Medication-Assisted Treatment Growing in the United States
The National Institutes of Health Studies says that MAT is a very effective method for treating opioid addiction. Studies conducted in 2014 revealed improved long-term recovery rates over traditional treatment methods, though it often takes finding the perfect balance for each individual as to how long they stay on the medication. Ideally, they would work toward being off of it in 2 years or less, and many people seek to use Suboxone for short-term tapering to simply ease opiate withdrawal symptoms.
The Food and Drug Administration (FDA) has given its approval for a specialized tool that will be used to help US patients addicted to prescription pain medications and get them off opioids.
The newly-approved device delivers electric pulses to the area behind the patient’s ear. This electric pulse triggers a current which travels to the person’s occipital nerves (the ones reaching from the spinal cord to the back of the neck) and cranial nerves. It functions as a PNFS (Percutaneous Nerve Field Stimulator) device system and stimulates the patient’s brain to mask opioid withdrawal symptoms.

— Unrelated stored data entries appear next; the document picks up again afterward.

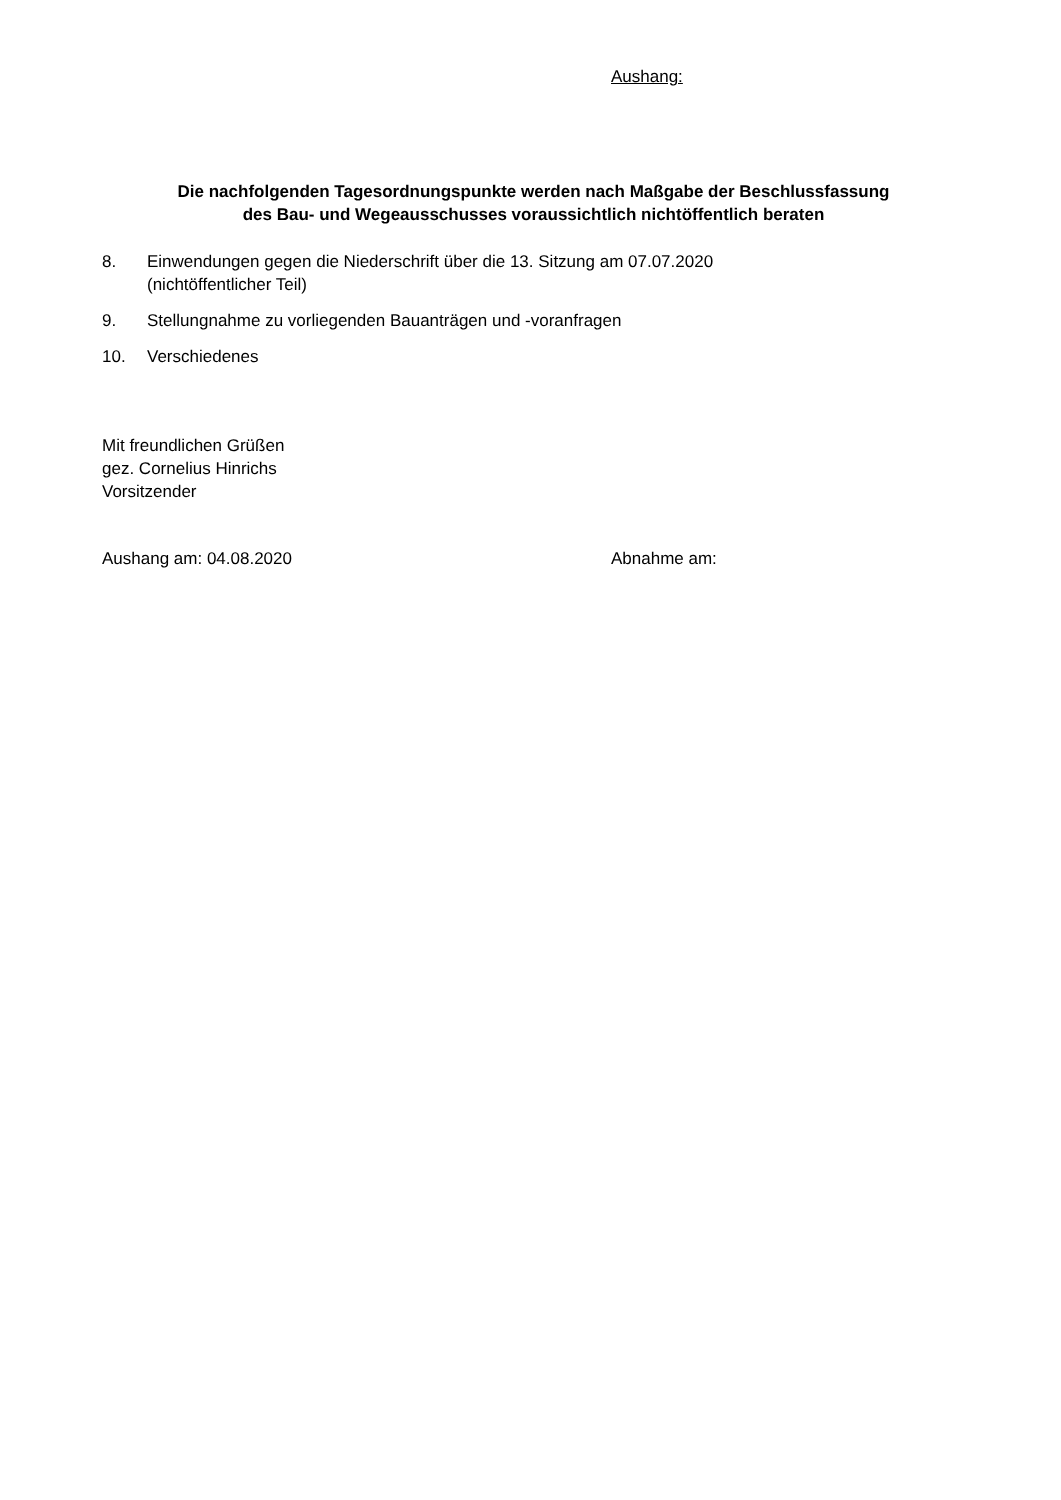Aushang:
Die nachfolgenden Tagesordnungspunkte werden nach Maßgabe der Beschlussfassung
des Bau- und Wegeausschusses voraussichtlich nichtöffentlich beraten
8. Einwendungen gegen die Niederschrift über die 13. Sitzung am 07.07.2020
(nichtöffentlicher Teil)
9. Stellungnahme zu vorliegenden Bauanträgen und -voranfragen
10. Verschiedenes
Mit freundlichen Grüßen
gez. Cornelius Hinrichs
Vorsitzender
Aushang am: 04.08.2020 Abnahme am:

This medical device has been named the NSS-2 Bridge (NSS stands for “Neurostimulation System”.) Research shows that when used over a five-day treatment period, the process can be effective. The device is used during the period when an opiate-dependent person is likely to experience the most intense pain, as well as body tremors and sweating, during withdrawal.
Seventy-three patients were involved in the trials to determine the device’s effectiveness. Close to one-third (31 percent) of the participants noticed a reduction in symptoms within half an hour of getting the device. The trial found that 64 of the patients got relief and were ready to move forward to medication-assisted therapy after using the device. This represented a success rate of 88 percent after the five-day trial. However, other applications may include permanent abstinence rather than switching to a maintenance drug.
The FDA has decided to approve the device, even though the results of the study are limited. Further trials will be undertaken to evaluate its effectiveness in various settings.
FDA Commissioner Scott Gottlieb stated in his reasons for approving the new device that there is a need for finding new ways of helping people who are addicted so that they can achieve sobriety with “medically assisted treatment.” He went on to say that while research is continuing to find better medicines to treat opioid use disorder, medicine also needs to look to devices to help as well.
Finding alternative methods of treating opioid dependency is a major topic of discussion regarding dealing the epidemic our nation faces. In addition to helping people get off these drugs, it is imperative to find more ways to reduce or avoid using these highly addictive substances.